Ocean freight usage only

FAS - Free Alongside Ship (...named wharf/seaport)

The Seller delivers the goods to the buyer when the goods are cleared for export then placed alongside the ship nominated by the buyer at the named port of shipment. From that point, the Buyer bears all costs and risks of loss or damage.

FOB – Free On Board (…named wharf/seaport of shipment)

The Seller delivers the goods to the buyer on board the vessel nominated by the buyer, cleared for export, at the named wharf/seaport of shipment. From that point, the Buyer bears all costs and risks of loss or damage.

CFR – Cost And Freight (…named port of destination)
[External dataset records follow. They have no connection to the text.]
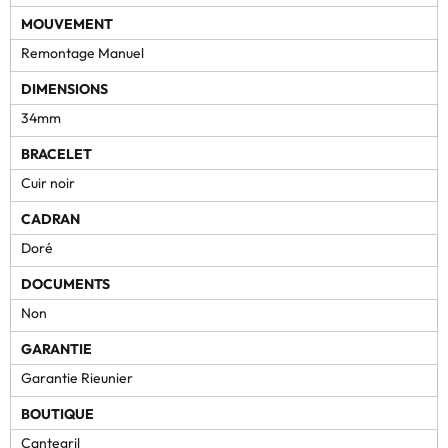
MOUVEMENT
Remontage Manuel
DIMENSIONS
34mm
BRACELET
Cuir noir
CADRAN
Doré
DOCUMENTS
Non
GARANTIE
Garantie Rieunier
BOUTIQUE
Cantegril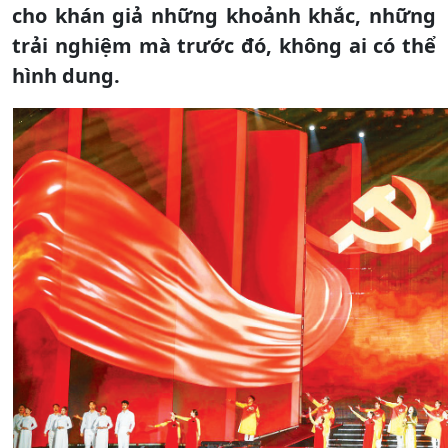
cho khán giả những khoảnh khắc, những
trải nghiệm mà trước đó, không ai có thể
hình dung.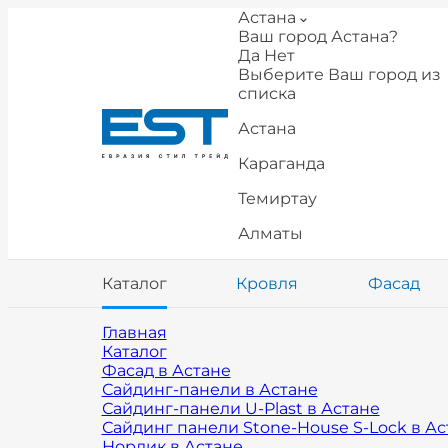
Астана
Ваш город Астана?
Да
Нет
Выберите Ваш город из
списка
Астана
Караганда
Темиртау
Алматы
Каталог
Кровля
Фасад
Главная
Каталог
Фасад в Астане
Сайдинг-панели в Астане
Сайдинг-панели U-Plast в Астане
Сайдинг панели Stone-House S-Lock в Ас
Нордик в Астане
The Seller delivers the goods to the buyer on board the vessel, cleared for export to the named port of destination. The Buyer bears all risks of loss or damage once on board. Where more than one mode of transport is to be used, such as when goods are handed over to a carrier at a container terminal, it is highly recommended to use CPT instead.

CIF – Cost Insurance And Freight (…named port of destination)

The Seller delivers the goods to the buyer on board the vessel, cleared for export to the named port of destination. The Buyer bears all risks of loss or damage once on board. The Seller, however, purchases the cargo insurance to the named wharf/seaport of destination. Where more than one mode of transport is to be used, such as when goods are handed over to a carrier at a container terminal, it is highly recommended to use CPT instead. 

Incoterms (international delivery terms), what’s in it?

The incoterms define the role between seller and buyer at an international transaction. Who has to do what en at what time? In the contract between the seller and the buyer, the following is determined:

  • The duties of the buyer and the seller
  • Who takes care of the insurances, licences, permissions and all other formalities
  • Who arranges the transport until which point and who is responsible for this
  • The point where the costs and risks pass on from the seller to the buyer.

There are eleven different incoterms in Incoterms 2020. These incoterms take care of the international rights and duties from the buyer and the seller. Four of the eleven incoterms are about ocean freight. The remaining seven incoterms are regarding all transport modalities. The Incoterms are being prepared and published by the International Chamber of Commerce (ICC).